Suhar v. Bruno (In re Neal)

Sixth Circuit affirmed original decision of the bankruptcy court and reinstated its award of $47,635.27 to the chapter 7 bankruptcy estate for fraudulent transfers arising out of a divorce separation agreement.
Procedural context:
Bankruptcy trustee appealed decision of Sixth Circuit Bankruptcy Appellate Panel ("BAP") which had reversed, in part, order of bankruptcy court that had awarded appellant, chapter 7 trustee, judgment of $47,635.27 against debtor's ex-husband as the recipient of fraudulent transfers arising out of a separation agreement in the couple's divorce.

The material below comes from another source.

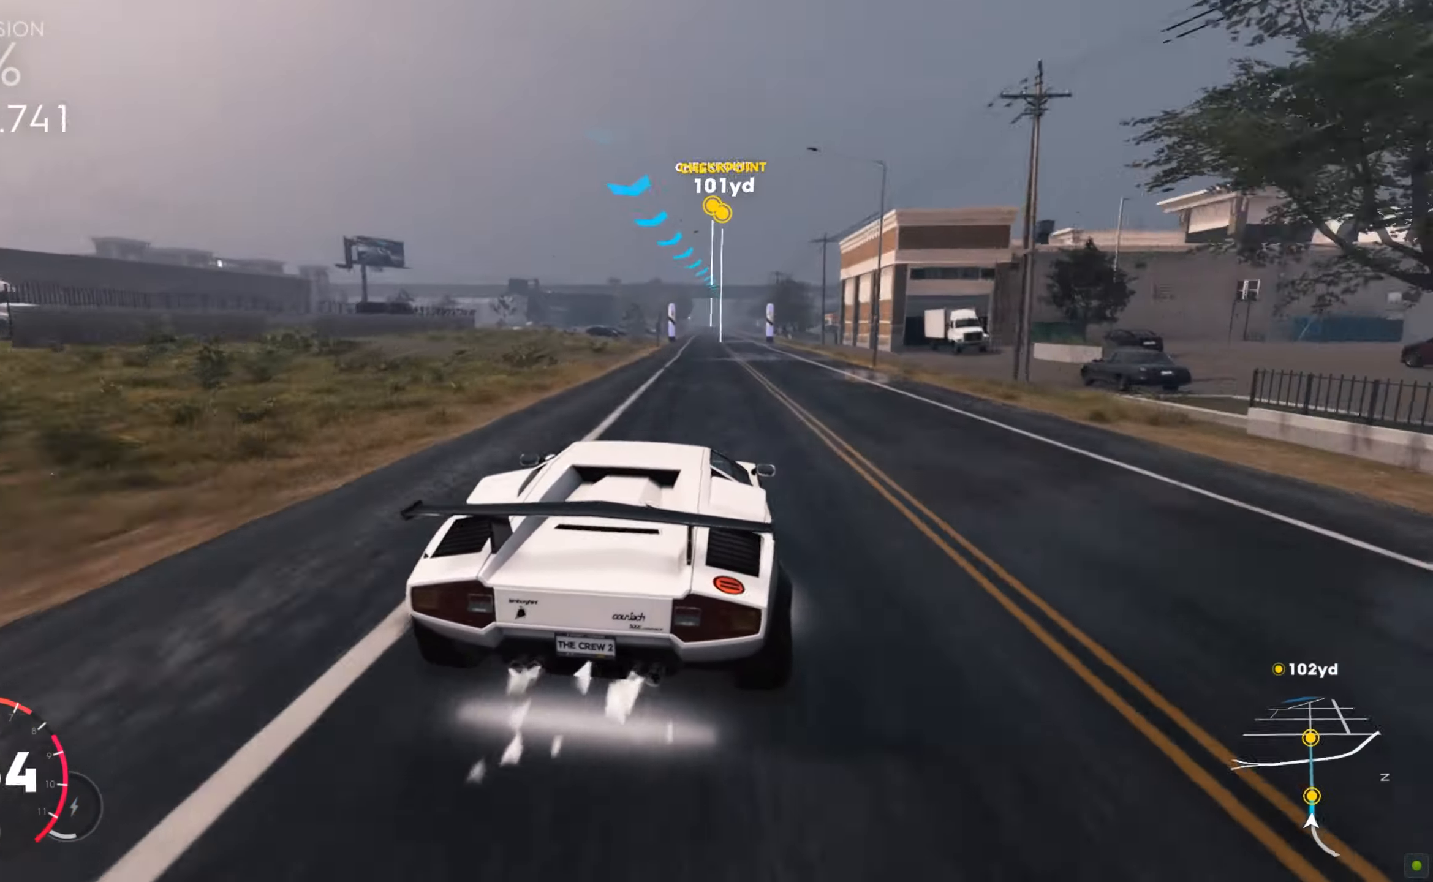
{"keys": ["w"], "mouse": [], "events": [[17, "d", "down"], [120, "d", "up"]]}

Debtor and husband entered into a separation agreement in connection with their divorce. Under the agreement, the debor retained her pension in the amount $18,000 and assumed liability for a $28,000 loan from her parents and $60,000 in credit card debt. The defendant, ex-husband, received the marital home with approximately $27,500 in equity. Approximately 6 months later, the debtor filed volunatry chapter 7 case. The chapter 7 trusutee sought to avoid the transfers by the debtor under the separation agreement as constructively fraudulent arguing that the debtor received less than reasonably equivalent value in exchange for her transfer of the marital assets and her assumption of debt. The Bankruptcy Court agreed and ordered the defendant, ex-husband, to pay $47,635.27 (1/2 of the credit card debt + 1/2 of the loan from the debtor's parents + surplus defenant received from the debtor's exchange of her interest in the home for her $18,000 pension). The BAP agreed that there was a fraudulent transfer but limited the amount to $4,532.98 because it found that the debtor did not benefit the defendant, ex-husband, by assuming the credit card debt inasmuch as the husband was not contractually liable on the credit card debt or the loan from the parents. The Sixth Circuit looked to the net effect of the transfer to the estate and more specifically on the remaining funds available to the unsecured creditors as a result of the transfers. The Sixth Circuit held that the credit card debt and loan from the debtor's parents were incurred during the marriage and used for marital purposes and that under Ohio law the defendant was equally liable for the debt.
Keith, Clay and Kethledge (Keith, dissenting).